I can comment about the food part. I’m not anorexic. But I am chronically ill. Some gastrointestinal stuff that’s undiagnosed. For a long time last year I had to be “free” of a lot…gluten, dairy, eggs, peanut, corn, and something else. Gluten free for the longest, dairy free the second longest, and the rest for a couple/few months. But the point being, I couldn’t really eat out. I couldn’t eat at friends’ houses unless they had an apple, basically. 😛 I took my own food. Like you, I took it and was worried what people would say. Or think why I’m not eating, or feel sympathy for me, or judge me for bringing my own food. I didn’t want to be seen as a health freak, but I simply couldn’t eat the other food they were eating. What I learned: just be yourself; be confident; not care what they think about you in terms of judging you; you’re doing what you have to do (or want to do) and it’s your choice; as long as you’re confident and do your thing, they should be good with it; if you act like something’s awkward or wrong it shows and they may really notice (at least I thought so). Reality: they may not even notice that you bring your own food. The waitress/er may look at you weird, but it’s not like they’re gonna kick you off! (it’s a boat…) Be yourself, be confident, smile, find the Jesus~Joy, I hope you’ll have a good time. Look beyond the food, I thought, there’s more than food even though food seems like life.

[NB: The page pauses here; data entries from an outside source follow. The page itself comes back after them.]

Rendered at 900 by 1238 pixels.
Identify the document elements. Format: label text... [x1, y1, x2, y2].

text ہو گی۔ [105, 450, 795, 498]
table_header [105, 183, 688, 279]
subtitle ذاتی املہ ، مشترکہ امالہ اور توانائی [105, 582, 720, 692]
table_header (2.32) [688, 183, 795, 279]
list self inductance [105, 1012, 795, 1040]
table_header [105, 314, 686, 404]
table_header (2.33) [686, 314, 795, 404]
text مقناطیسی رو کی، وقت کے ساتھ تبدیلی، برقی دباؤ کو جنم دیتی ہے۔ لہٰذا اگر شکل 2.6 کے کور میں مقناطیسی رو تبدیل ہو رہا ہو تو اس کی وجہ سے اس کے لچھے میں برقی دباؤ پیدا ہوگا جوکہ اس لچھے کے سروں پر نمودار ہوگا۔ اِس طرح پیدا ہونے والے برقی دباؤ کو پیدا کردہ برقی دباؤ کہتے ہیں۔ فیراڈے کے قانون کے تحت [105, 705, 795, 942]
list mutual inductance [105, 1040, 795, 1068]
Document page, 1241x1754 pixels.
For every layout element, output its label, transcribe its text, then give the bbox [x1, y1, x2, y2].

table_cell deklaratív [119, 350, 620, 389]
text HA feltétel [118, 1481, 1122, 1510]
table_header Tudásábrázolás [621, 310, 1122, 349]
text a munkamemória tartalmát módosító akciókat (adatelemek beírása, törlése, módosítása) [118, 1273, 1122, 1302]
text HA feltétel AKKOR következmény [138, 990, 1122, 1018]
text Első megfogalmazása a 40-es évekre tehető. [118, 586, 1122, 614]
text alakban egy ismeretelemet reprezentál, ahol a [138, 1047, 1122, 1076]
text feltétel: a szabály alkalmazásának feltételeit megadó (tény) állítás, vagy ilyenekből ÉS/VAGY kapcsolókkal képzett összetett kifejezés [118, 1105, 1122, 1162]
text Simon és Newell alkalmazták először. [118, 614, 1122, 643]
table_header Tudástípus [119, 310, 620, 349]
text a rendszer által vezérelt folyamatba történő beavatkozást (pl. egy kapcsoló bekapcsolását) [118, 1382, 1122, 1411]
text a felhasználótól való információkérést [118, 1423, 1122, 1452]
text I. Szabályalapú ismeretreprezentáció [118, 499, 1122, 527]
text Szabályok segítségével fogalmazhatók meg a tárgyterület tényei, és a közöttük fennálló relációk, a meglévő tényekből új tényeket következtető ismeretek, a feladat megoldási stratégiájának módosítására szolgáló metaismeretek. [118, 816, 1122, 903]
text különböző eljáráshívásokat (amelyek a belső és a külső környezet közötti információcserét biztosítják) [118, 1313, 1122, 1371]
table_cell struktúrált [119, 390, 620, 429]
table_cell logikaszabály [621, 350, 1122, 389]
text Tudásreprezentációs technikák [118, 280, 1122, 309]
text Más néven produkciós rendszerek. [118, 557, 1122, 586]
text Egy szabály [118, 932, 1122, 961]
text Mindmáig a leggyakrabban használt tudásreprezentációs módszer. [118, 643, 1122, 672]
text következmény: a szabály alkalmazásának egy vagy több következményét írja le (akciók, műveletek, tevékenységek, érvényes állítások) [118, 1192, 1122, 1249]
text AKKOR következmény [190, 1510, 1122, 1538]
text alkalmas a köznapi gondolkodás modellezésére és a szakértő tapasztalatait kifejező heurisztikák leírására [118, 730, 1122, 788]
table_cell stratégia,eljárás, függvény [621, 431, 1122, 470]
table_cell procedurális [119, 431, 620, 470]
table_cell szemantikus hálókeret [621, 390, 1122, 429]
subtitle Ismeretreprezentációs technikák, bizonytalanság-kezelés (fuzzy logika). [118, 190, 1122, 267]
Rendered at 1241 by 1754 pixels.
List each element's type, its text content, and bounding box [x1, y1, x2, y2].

I hope you can find the joy in it and treasure memories!

December 14, 2014 at 23:21
do.it.out.of.love

do.it.out.of.love

Well, Christmas is supposed to be a time you want to enjoy, not dread. I would say talk to God about all of your worries and fears. I was a bit anorexic when I was younger and then my parents caught me on it. This world tells us that the only beautiful girls are skinny, but that is so not true! What counts is whats inside, not out. I have depression too, so I understand where your coming from. I have never hurt myself though. My advice would be that hurting yourself doesn’t solve your problems. It may resolve the stress, but it doesn’t solve the problems. Dealing with your uncle well, I would talk to your parents about that. Your family needs to be reminded that its Christmas, a time of loving behavior. Not mean, cruel behavior that will hurt people. This stuff may take some sacrifice but I guarantee its worth it. And your grandparents well, I would talk to them about it and see what they really feel. Hope this helps!